[Exercise materials Boundary: Start]

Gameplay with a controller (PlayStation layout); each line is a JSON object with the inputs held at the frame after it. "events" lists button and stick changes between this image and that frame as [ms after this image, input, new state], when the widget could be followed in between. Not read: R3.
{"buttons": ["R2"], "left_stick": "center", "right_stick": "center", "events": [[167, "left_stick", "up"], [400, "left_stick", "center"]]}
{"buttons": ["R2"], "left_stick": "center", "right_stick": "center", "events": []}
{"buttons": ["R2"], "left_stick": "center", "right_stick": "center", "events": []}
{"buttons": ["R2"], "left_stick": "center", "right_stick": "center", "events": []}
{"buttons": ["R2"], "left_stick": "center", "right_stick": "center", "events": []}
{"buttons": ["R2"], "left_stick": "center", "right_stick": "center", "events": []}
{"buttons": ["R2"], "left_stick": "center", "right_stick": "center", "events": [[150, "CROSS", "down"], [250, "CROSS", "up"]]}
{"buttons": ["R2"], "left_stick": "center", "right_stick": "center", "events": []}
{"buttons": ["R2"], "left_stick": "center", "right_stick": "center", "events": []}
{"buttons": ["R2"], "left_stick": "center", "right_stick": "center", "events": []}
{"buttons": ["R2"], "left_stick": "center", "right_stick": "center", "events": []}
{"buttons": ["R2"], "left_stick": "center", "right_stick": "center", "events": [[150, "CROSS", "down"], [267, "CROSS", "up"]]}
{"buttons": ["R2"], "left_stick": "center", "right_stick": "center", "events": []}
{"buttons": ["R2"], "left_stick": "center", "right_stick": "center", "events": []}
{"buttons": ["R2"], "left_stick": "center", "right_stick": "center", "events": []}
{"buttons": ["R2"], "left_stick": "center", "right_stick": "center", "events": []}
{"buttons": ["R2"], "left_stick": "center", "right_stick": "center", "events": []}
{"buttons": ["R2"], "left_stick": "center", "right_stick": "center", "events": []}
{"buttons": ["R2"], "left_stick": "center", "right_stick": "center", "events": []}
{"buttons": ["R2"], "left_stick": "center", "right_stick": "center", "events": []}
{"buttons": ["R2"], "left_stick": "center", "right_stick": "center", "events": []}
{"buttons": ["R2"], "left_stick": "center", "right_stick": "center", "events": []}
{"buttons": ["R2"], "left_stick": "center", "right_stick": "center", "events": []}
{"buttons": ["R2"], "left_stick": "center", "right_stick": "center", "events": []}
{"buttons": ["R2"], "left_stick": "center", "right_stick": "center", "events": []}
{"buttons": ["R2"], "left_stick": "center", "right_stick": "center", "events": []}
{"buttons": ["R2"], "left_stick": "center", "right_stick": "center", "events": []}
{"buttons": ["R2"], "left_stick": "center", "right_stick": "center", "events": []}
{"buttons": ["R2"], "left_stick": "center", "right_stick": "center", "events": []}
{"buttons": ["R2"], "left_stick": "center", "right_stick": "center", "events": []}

[Exercise materials Boundary: End]

## What to work on
Reproduce the data exactly, altering nothing.

## Response for this exercise
Gameplay with a controller (PlayStation layout); each line is a JSON object with the inputs held at the frame after it. "events" lists button and stick changes between this image and that frame as [ms after this image, input, new state], when the widget could be followed in between. Not read: R3.
{"buttons": ["R2"], "left_stick": "center", "right_stick": "center", "events": [[167, "left_stick", "up"], [400, "left_stick", "center"]]}
{"buttons": ["R2"], "left_stick": "center", "right_stick": "center", "events": []}
{"buttons": ["R2"], "left_stick": "center", "right_stick": "center", "events": []}
{"buttons": ["R2"], "left_stick": "center", "right_stick": "center", "events": []}
{"buttons": ["R2"], "left_stick": "center", "right_stick": "center", "events": []}
{"buttons": ["R2"], "left_stick": "center", "right_stick": "center", "events": []}
{"buttons": ["R2"], "left_stick": "center", "right_stick": "center", "events": [[150, "CROSS", "down"], [250, "CROSS", "up"]]}
{"buttons": ["R2"], "left_stick": "center", "right_stick": "center", "events": []}
{"buttons": ["R2"], "left_stick": "center", "right_stick": "center", "events": []}
{"buttons": ["R2"], "left_stick": "center", "right_stick": "center", "events": []}
{"buttons": ["R2"], "left_stick": "center", "right_stick": "center", "events": []}
{"buttons": ["R2"], "left_stick": "center", "right_stick": "center", "events": [[150, "CROSS", "down"], [267, "CROSS", "up"]]}
{"buttons": ["R2"], "left_stick": "center", "right_stick": "center", "events": []}
{"buttons": ["R2"], "left_stick": "center", "right_stick": "center", "events": []}
{"buttons": ["R2"], "left_stick": "center", "right_stick": "center", "events": []}
{"buttons": ["R2"], "left_stick": "center", "right_stick": "center", "events": []}
{"buttons": ["R2"], "left_stick": "center", "right_stick": "center", "events": []}
{"buttons": ["R2"], "left_stick": "center", "right_stick": "center", "events": []}
{"buttons": ["R2"], "left_stick": "center", "right_stick": "center", "events": []}
{"buttons": ["R2"], "left_stick": "center", "right_stick": "center", "events": []}
{"buttons": ["R2"], "left_stick": "center", "right_stick": "center", "events": []}
{"buttons": ["R2"], "left_stick": "center", "right_stick": "center", "events": []}
{"buttons": ["R2"], "left_stick": "center", "right_stick": "center", "events": []}
{"buttons": ["R2"], "left_stick": "center", "right_stick": "center", "events": []}
{"buttons": ["R2"], "left_stick": "center", "right_stick": "center", "events": []}
{"buttons": ["R2"], "left_stick": "center", "right_stick": "center", "events": []}
{"buttons": ["R2"], "left_stick": "center", "right_stick": "center", "events": []}
{"buttons": ["R2"], "left_stick": "center", "right_stick": "center", "events": []}
{"buttons": ["R2"], "left_stick": "center", "right_stick": "center", "events": []}
{"buttons": ["R2"], "left_stick": "center", "right_stick": "center", "events": []}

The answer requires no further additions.